[Your instructions]:
Nothing in the data may change. Copy all of it exactly.

====== Dataset excerpts

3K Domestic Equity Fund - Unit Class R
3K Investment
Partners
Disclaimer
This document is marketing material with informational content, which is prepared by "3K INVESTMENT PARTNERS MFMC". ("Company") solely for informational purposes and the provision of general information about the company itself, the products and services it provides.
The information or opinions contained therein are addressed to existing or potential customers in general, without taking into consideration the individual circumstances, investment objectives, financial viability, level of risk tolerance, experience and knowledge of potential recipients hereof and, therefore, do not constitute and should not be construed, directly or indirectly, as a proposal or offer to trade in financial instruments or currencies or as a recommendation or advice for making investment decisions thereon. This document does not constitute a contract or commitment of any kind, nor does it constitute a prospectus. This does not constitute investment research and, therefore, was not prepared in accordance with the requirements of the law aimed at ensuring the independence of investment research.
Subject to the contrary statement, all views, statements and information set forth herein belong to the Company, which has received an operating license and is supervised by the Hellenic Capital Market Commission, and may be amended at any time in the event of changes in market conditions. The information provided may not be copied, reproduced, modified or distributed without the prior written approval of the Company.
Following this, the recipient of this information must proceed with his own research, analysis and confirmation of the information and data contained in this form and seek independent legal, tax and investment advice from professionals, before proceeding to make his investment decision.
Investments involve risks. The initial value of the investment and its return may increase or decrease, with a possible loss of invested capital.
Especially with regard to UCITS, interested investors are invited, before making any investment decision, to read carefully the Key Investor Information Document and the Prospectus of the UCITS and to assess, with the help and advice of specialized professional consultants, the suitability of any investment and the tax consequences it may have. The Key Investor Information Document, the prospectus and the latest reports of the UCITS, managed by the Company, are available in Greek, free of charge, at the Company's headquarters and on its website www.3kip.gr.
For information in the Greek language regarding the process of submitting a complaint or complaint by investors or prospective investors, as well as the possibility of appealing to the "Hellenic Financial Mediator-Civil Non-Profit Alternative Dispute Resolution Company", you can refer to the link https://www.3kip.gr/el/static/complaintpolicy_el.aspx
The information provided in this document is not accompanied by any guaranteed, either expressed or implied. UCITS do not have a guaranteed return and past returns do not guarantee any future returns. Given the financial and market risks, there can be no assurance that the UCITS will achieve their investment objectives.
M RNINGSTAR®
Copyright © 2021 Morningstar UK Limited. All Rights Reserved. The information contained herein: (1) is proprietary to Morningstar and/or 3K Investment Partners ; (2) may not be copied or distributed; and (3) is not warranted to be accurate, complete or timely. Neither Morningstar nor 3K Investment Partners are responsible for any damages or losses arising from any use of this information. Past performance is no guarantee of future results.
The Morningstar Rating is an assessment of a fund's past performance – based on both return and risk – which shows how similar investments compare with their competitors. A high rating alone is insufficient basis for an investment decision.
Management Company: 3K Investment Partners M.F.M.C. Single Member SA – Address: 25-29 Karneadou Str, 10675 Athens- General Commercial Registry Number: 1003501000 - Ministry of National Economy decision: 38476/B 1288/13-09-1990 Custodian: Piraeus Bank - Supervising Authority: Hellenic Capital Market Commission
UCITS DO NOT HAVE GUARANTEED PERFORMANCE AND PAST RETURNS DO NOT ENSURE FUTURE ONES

============

[Reply]:
3K Domestic Equity Fund - Unit Class R
3K Investment
Partners
Disclaimer
This document is marketing material with informational content, which is prepared by "3K INVESTMENT PARTNERS MFMC". ("Company") solely for informational purposes and the provision of general information about the company itself, the products and services it provides.
The information or opinions contained therein are addressed to existing or potential customers in general, without taking into consideration the individual circumstances, investment objectives, financial viability, level of risk tolerance, experience and knowledge of potential recipients hereof and, therefore, do not constitute and should not be construed, directly or indirectly, as a proposal or offer to trade in financial instruments or currencies or as a recommendation or advice for making investment decisions thereon. This document does not constitute a contract or commitment of any kind, nor does it constitute a prospectus. This does not constitute investment research and, therefore, was not prepared in accordance with the requirements of the law aimed at ensuring the independence of investment research.
Subject to the contrary statement, all views, statements and information set forth herein belong to the Company, which has received an operating license and is supervised by the Hellenic Capital Market Commission, and may be amended at any time in the event of changes in market conditions. The information provided may not be copied, reproduced, modified or distributed without the prior written approval of the Company.
Following this, the recipient of this information must proceed with his own research, analysis and confirmation of the information and data contained in this form and seek independent legal, tax and investment advice from professionals, before proceeding to make his investment decision.
Investments involve risks. The initial value of the investment and its return may increase or decrease, with a possible loss of invested capital.
Especially with regard to UCITS, interested investors are invited, before making any investment decision, to read carefully the Key Investor Information Document and the Prospectus of the UCITS and to assess, with the help and advice of specialized professional consultants, the suitability of any investment and the tax consequences it may have. The Key Investor Information Document, the prospectus and the latest reports of the UCITS, managed by the Company, are available in Greek, free of charge, at the Company's headquarters and on its website www.3kip.gr.
For information in the Greek language regarding the process of submitting a complaint or complaint by investors or prospective investors, as well as the possibility of appealing to the "Hellenic Financial Mediator-Civil Non-Profit Alternative Dispute Resolution Company", you can refer to the link https://www.3kip.gr/el/static/complaintpolicy_el.aspx
The information provided in this document is not accompanied by any guaranteed, either expressed or implied. UCITS do not have a guaranteed return and past returns do not guarantee any future returns. Given the financial and market risks, there can be no assurance that the UCITS will achieve their investment objectives.
M RNINGSTAR®
Copyright © 2021 Morningstar UK Limited. All Rights Reserved. The information contained herein: (1) is proprietary to Morningstar and/or 3K Investment Partners ; (2) may not be copied or distributed; and (3) is not warranted to be accurate, complete or timely. Neither Morningstar nor 3K Investment Partners are responsible for any damages or losses arising from any use of this information. Past performance is no guarantee of future results.
The Morningstar Rating is an assessment of a fund's past performance – based on both return and risk – which shows how similar investments compare with their competitors. A high rating alone is insufficient basis for an investment decision.
Management Company: 3K Investment Partners M.F.M.C. Single Member SA – Address: 25-29 Karneadou Str, 10675 Athens- General Commercial Registry Number: 1003501000 - Ministry of National Economy decision: 38476/B 1288/13-09-1990 Custodian: Piraeus Bank - Supervising Authority: Hellenic Capital Market Commission
UCITS DO NOT HAVE GUARANTEED PERFORMANCE AND PAST RETURNS DO NOT ENSURE FUTURE ONES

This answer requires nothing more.